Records
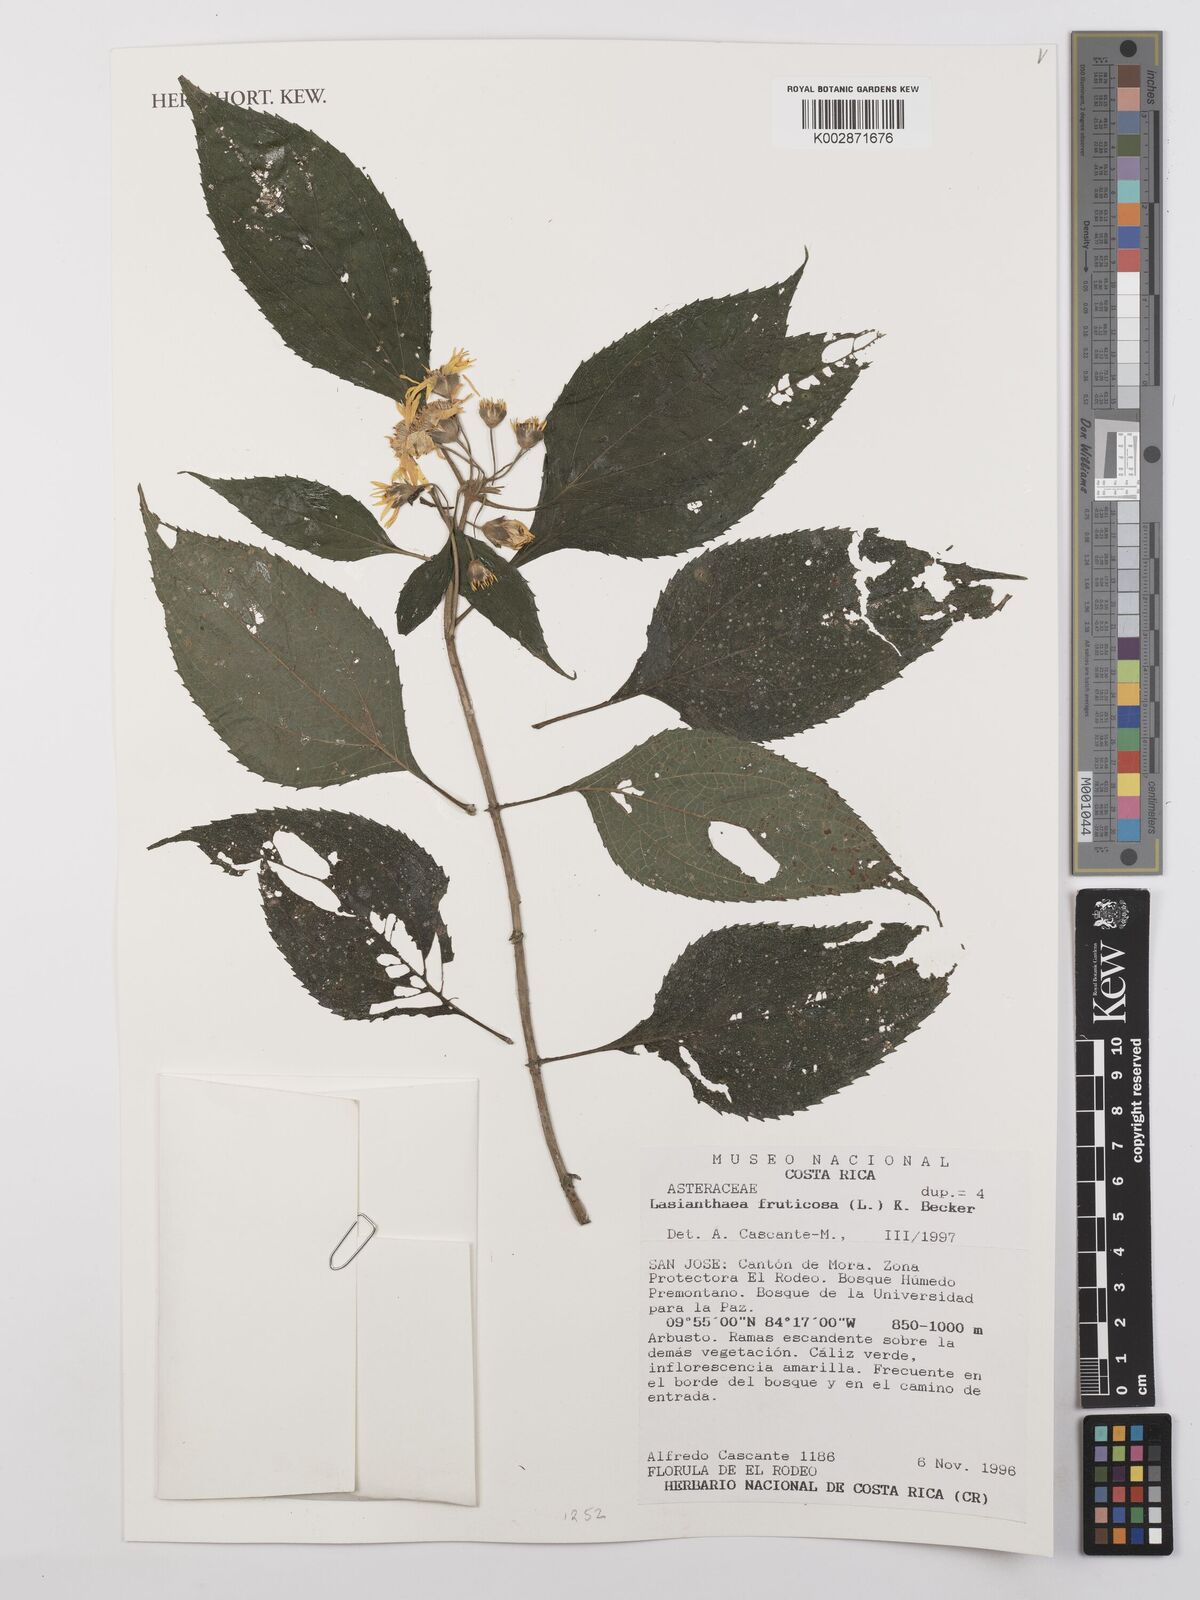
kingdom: Plantae
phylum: Tracheophyta
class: Magnoliopsida
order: Asterales
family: Asteraceae
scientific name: Asteraceae
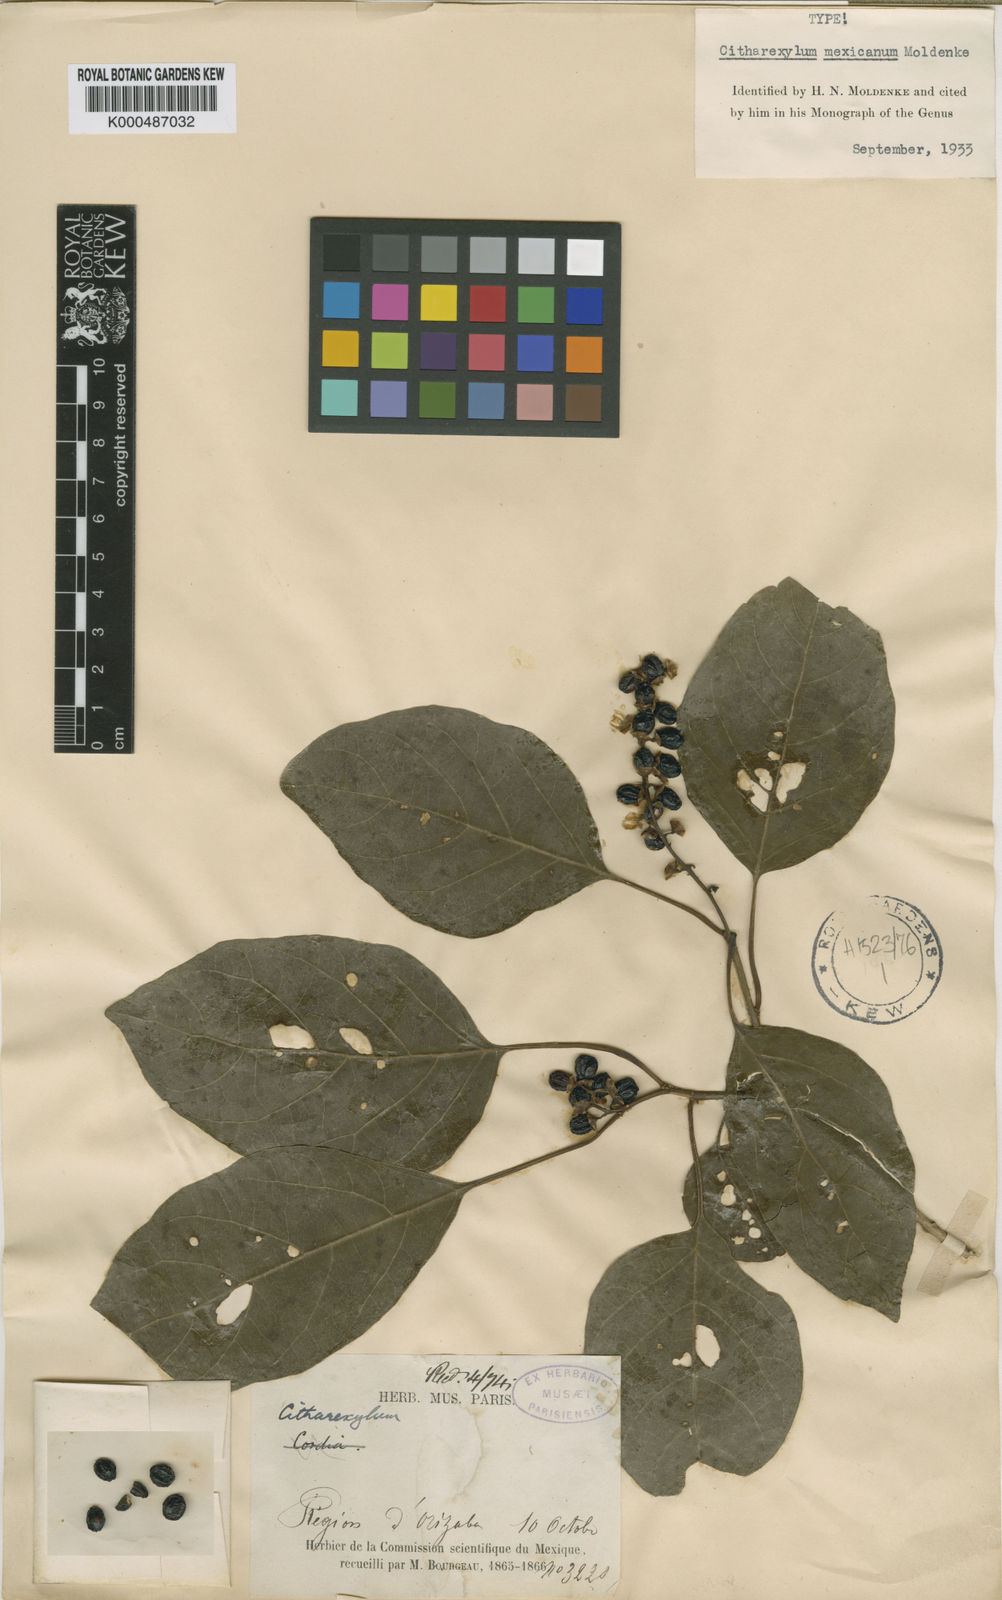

# [PROBLEM STATEMENT]
Arrange the lines of the items above into a numbered list, skipping any blank lines and leaving out the pictures.

# [TASK OUTPUT]
1. kingdom: Plantae
2. phylum: Tracheophyta
3. class: Magnoliopsida
4. order: Asterales
5. family: Asteraceae
6. scientific name: Asteraceae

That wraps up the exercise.